_WHAT THE TASK REQUIRES_: Please print the listing below line for line, keeping every character unchanged.

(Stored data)
++++++++

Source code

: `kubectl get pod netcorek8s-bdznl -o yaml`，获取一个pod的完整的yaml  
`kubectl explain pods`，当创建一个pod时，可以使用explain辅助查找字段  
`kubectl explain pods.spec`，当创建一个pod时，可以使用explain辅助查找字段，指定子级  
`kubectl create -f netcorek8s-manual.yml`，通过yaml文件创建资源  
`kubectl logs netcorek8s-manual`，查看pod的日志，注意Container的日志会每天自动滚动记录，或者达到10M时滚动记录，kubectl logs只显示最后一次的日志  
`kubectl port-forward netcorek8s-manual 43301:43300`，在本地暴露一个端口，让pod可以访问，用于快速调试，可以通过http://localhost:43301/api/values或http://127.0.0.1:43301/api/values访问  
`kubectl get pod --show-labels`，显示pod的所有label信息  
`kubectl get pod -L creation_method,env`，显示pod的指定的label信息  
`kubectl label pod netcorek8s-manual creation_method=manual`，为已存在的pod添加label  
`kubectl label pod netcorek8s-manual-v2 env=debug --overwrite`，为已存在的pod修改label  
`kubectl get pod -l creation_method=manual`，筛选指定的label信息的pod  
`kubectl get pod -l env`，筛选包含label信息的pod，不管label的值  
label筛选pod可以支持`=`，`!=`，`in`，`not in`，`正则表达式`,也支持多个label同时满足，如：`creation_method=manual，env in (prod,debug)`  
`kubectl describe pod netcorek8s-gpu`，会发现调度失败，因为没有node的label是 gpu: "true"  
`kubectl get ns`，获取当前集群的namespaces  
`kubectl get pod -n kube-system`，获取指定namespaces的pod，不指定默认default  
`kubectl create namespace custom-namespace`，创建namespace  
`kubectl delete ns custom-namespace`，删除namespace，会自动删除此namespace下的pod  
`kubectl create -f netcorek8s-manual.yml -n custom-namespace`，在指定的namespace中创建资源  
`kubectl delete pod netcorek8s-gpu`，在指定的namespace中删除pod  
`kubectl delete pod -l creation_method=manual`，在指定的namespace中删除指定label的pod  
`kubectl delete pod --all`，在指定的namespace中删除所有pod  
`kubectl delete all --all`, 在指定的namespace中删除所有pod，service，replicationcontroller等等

++++++++

_ANSWER_:
Source code

: `kubectl get pod netcorek8s-bdznl -o yaml`，获取一个pod的完整的yaml  
`kubectl explain pods`，当创建一个pod时，可以使用explain辅助查找字段  
`kubectl explain pods.spec`，当创建一个pod时，可以使用explain辅助查找字段，指定子级  
`kubectl create -f netcorek8s-manual.yml`，通过yaml文件创建资源  
`kubectl logs netcorek8s-manual`，查看pod的日志，注意Container的日志会每天自动滚动记录，或者达到10M时滚动记录，kubectl logs只显示最后一次的日志  
`kubectl port-forward netcorek8s-manual 43301:43300`，在本地暴露一个端口，让pod可以访问，用于快速调试，可以通过http://localhost:43301/api/values或http://127.0.0.1:43301/api/values访问  
`kubectl get pod --show-labels`，显示pod的所有label信息  
`kubectl get pod -L creation_method,env`，显示pod的指定的label信息  
`kubectl label pod netcorek8s-manual creation_method=manual`，为已存在的pod添加label  
`kubectl label pod netcorek8s-manual-v2 env=debug --overwrite`，为已存在的pod修改label  
`kubectl get pod -l creation_method=manual`，筛选指定的label信息的pod  
`kubectl get pod -l env`，筛选包含label信息的pod，不管label的值  
label筛选pod可以支持`=`，`!=`，`in`，`not in`，`正则表达式`,也支持多个label同时满足，如：`creation_method=manual，env in (prod,debug)`  
`kubectl describe pod netcorek8s-gpu`，会发现调度失败，因为没有node的label是 gpu: "true"  
`kubectl get ns`，获取当前集群的namespaces  
`kubectl get pod -n kube-system`，获取指定namespaces的pod，不指定默认default  
`kubectl create namespace custom-namespace`，创建namespace  
`kubectl delete ns custom-namespace`，删除namespace，会自动删除此namespace下的pod  
`kubectl create -f netcorek8s-manual.yml -n custom-namespace`，在指定的namespace中创建资源  
`kubectl delete pod netcorek8s-gpu`，在指定的namespace中删除pod  
`kubectl delete pod -l creation_method=manual`，在指定的namespace中删除指定label的pod  
`kubectl delete pod --all`，在指定的namespace中删除所有pod  
`kubectl delete all --all`, 在指定的namespace中删除所有pod，service，replicationcontroller等等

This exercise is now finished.